Desperate parents of children with severe forms of epilepsy are demanding access to an experimental treatment made from marijuana. Russel A. Daniels/AP
“The Epilepsy Foundation supports the rights of patients and families living with seizures and epilepsy to access physician directed care, including medical marijuana. Nothing should stand in the way of patients gaining access to potentially life-saving treatment. If a patient and their healthcare professionals feel that the potential benefits of medical marijuana for uncontrolled epilepsy outweigh the risks, then families need to have that legal option now—not in five years or ten years. For people living with severe uncontrolled epilepsy, time is not on their side,” the Feb. 20 statement declared.
They have also called for the lessening of DEA restrictions that limit clinical trials and research into medical marijuana for epilepsy and applauded the rise in recent cannabidiol (CBD) clinical trials.
This request comes on behalf of many epilepsy patients and parents of epileptic children particularly, that face the very difficult decision to split their family while seeking treatment in a medical state or uprooting their family entirely, potentially leaving jobs and family homes.
Many of these marijuana refugees are finding success treating their children’s epilepsy with cannabis. Maria and Mark Botker, mother and father to Greta Botker, chronicled in a recent USA Today article, say they were at the end of their rope after numerous medications, diets and brain surgery couldn’t ease their 7-year-old daughter’s 15 or so daily seizures.
After seeing Sanjay Gupta’s CNN documentary “Weed” which highlights the now infamous Charlotte’s Web cannabis strain for treating children with epilepsy, the family made the difficult decision to split. Maria and Greta moved to Colorado while Mark and their two older daughters remained in their hometown in Minnesota.
While treatment for Greta costs $600 a month and is not covered by insurance, the Botker’s feel they have found a miracle. Greta is down to four to six seizures a day.

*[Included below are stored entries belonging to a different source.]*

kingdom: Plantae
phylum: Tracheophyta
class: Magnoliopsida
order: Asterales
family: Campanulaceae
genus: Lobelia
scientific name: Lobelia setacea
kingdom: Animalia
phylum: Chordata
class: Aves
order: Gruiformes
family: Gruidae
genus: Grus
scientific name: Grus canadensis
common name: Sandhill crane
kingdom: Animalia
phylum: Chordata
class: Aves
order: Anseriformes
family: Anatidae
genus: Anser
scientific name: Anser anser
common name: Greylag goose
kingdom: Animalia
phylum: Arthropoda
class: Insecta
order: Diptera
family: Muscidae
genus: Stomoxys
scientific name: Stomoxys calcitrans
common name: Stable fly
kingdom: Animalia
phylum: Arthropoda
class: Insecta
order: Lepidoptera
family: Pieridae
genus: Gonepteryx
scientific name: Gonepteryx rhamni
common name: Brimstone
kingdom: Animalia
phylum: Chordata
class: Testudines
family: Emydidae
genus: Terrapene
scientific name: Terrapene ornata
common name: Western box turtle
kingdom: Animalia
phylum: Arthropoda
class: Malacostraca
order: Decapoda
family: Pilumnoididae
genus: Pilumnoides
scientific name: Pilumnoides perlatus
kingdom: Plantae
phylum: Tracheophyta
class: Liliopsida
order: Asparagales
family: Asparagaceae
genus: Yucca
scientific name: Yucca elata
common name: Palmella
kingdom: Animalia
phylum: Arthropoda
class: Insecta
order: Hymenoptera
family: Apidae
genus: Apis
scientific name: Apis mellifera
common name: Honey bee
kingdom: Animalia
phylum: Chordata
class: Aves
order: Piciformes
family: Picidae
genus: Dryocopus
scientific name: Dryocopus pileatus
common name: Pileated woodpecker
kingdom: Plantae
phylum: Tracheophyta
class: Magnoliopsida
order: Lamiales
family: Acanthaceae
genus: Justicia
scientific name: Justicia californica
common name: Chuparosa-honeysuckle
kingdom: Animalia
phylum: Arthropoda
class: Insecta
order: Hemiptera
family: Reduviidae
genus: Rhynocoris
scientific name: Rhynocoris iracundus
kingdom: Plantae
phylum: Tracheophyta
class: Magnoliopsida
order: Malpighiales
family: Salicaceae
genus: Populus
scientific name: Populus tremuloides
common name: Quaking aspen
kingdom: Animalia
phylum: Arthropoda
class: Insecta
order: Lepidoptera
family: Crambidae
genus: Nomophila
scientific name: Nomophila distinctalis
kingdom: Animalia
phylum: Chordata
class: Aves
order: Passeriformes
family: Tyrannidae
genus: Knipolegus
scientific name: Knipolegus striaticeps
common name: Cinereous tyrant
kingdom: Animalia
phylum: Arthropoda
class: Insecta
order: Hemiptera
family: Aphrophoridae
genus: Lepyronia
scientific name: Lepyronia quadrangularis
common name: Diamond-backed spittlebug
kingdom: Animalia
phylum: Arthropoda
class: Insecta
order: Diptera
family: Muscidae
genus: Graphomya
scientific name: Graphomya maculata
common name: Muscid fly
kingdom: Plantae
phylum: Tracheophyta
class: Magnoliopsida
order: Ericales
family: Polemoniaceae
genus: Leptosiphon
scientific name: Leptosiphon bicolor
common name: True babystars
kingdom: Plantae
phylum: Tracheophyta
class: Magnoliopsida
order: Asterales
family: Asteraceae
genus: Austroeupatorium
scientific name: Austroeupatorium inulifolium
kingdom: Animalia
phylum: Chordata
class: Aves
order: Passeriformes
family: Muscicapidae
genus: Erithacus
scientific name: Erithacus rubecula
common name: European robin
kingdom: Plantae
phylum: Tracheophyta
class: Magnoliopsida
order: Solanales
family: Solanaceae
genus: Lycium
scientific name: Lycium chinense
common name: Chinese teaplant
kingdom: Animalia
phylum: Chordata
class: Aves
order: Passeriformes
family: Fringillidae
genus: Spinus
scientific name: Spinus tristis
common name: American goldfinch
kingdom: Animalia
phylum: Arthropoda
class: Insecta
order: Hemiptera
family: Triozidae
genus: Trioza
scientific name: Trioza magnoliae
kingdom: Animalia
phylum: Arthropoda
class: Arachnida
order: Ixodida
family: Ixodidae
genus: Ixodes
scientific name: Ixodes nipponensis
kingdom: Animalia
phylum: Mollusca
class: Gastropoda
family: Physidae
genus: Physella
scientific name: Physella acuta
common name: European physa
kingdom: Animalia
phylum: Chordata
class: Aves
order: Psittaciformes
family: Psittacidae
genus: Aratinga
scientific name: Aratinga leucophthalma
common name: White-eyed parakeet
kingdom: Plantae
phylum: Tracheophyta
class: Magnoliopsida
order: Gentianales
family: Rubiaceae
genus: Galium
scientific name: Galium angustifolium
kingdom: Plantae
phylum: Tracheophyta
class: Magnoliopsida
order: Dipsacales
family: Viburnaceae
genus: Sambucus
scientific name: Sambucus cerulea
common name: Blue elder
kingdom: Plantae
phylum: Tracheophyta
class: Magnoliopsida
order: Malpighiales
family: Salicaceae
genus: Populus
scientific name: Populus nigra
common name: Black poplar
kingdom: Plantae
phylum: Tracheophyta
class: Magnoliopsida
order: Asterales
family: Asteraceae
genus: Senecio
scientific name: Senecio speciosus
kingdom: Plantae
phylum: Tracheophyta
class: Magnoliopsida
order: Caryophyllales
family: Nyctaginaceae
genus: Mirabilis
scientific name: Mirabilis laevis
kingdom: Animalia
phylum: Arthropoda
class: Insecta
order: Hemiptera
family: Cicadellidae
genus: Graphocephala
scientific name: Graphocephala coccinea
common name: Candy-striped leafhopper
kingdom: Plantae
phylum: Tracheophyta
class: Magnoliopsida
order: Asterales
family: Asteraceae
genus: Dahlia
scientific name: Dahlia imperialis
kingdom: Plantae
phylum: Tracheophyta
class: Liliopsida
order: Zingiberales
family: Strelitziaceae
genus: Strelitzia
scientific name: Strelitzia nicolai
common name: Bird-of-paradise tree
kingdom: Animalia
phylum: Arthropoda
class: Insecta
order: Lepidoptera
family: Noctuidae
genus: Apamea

Igor Grant, director of the University of California’s Center for Medicinal Cannabis Research told USA Today in the same article that CBD is believed to act as a brake on parts of the brain that cause epileptic seizures and as a stimulant in other parts that help reduce them.
The Epilepsy Foundation has pledged in their statement to call for the implementation of a lesser schedule for marijuana so that it can be more easily accessible for medical research.
The Epilepsy Foundation concluded by pledging support for “appropriate changes to state laws to increase access to medical marijuana as a treatment option for epilepsy, including pediatric use as supported by a treating physician.”